Table 4.8: Baseline data from the World Energy Outlook 2004 Reference scenario.

 Primary-energy fuel consumed for heat and electricity production in 2030 (EJ/yr) Primary-energy fuel consumed for electricity in 2030a (EJ /yr) Final electricity demand in 2030 (TWh/yr) Increase in new power demand 2002 to 2030 (TWh) Total emissions from electricity in 2030 (GtCO2-eq/yr) 
OECD 118.6 115.4 14,244 4,488 5.98 
EIT 29.3 22.1 2,468 983 1.17 
Non-OECD 128.5 125.3 14,944 10,111 8.62 
World 276.4 262.8 31,656 15,582 15.77 

a Final electricity generation was based on the electrical efficiencies calculated from 2002 data (IEA, 2004a Appendix 1) including a correction for the share of final heat in the total final energy consumption (see Chapter 11).

Source: IEA, 2004a.


Figure 4.27: Projected power-generating levelized costs for actual and planned coal (C), gas (G) nuclear (N), wind (W) and hydro (H) power plants with assumed capital interest rates of 5 or 10%.

Source: IEA/NEA, 2005.

Notes: Bars depict 10 and 90 percentiles and lines extend to show minimum and maximum estimates. Other analyses provide different cost ranges (Table 4.7), exemplifying the uncertainties resulting from the discount rates and other underlying assumptions used.

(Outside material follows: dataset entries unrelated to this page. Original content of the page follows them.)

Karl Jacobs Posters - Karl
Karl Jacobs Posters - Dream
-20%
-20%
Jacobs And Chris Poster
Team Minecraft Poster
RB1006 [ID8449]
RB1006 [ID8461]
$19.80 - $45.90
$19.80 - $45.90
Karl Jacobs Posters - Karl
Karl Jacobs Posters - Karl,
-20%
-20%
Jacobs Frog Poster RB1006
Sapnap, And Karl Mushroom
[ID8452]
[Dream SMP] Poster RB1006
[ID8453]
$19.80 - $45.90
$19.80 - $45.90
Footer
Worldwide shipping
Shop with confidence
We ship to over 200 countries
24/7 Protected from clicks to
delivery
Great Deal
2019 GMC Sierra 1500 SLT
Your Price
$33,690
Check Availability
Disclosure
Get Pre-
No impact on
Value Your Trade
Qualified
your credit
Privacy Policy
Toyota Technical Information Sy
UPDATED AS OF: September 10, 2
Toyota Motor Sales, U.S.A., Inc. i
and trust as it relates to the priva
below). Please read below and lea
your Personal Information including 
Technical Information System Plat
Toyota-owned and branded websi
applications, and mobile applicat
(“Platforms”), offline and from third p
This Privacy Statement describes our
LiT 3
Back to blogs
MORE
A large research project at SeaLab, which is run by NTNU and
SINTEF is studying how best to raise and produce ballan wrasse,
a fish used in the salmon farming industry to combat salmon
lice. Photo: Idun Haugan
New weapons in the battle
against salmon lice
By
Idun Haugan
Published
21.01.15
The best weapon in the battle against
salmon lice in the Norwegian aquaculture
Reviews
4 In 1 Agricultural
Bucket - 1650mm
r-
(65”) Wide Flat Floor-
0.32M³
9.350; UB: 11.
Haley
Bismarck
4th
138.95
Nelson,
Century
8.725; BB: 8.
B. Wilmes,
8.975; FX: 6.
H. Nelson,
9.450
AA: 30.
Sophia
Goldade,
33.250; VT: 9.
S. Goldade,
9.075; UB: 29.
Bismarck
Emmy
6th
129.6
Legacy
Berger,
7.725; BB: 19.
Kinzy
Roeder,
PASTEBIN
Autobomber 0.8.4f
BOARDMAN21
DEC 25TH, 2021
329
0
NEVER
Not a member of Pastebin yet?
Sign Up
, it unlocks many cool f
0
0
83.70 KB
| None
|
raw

Figure 4.28: External costs (€/MWh) of current and more advanced electricity systems associated with emissions from the operation of the power plant and the rest of the fuel-supply chain (EU, 2005). ‘Rest’ is the external cost related to the fuel cycle (1 € = 1.3 US$ approximately).

This analysis quantifies the mitigation potential at the high end of the range for each technology by 2030 above the baseline. It assumes each technology will be implemented as much as economically and technically possible, but is limited by the practical constraints of stock turnover, rate of increase of manufacturing capacity, training of specialist expertise, etc. The assumptions used are compared with other analyses reported in the literature. Since, in reality, each technology will be constrained by what will be happening elsewhere in the energy-supply sector, they could never reach this total ‘maximum’ potential collectively, so these individual potentials cannot be directly added together to obtain a projected ‘real’ potential. Further analysis based on a possible future mix of generation technologies is therefore provided in Section 4.4.4 and further in Chapter 11, accounting for energy savings reducing the total demand. Emission factors per GJ primary fuel for CO2, N2O and CH4 (IPCC, 1997) were used in the analysis but the non-CO2 gases accounted for less than 1% of emissions.

  1. ^  The TAR (IPCC, 2001) estimated potential emission reductions of 1.3–2.5 GtCO2 (0.35–0.7 GtC) by 2020 for less than 27 US$/tCO2 (100 US$/tC) based on fuel switching from coal to gas; deployment of nuclear, hydro, geothermal, wind, biomass and solar thermal; the early uptake of CCS; and co-firing of biomass with coal.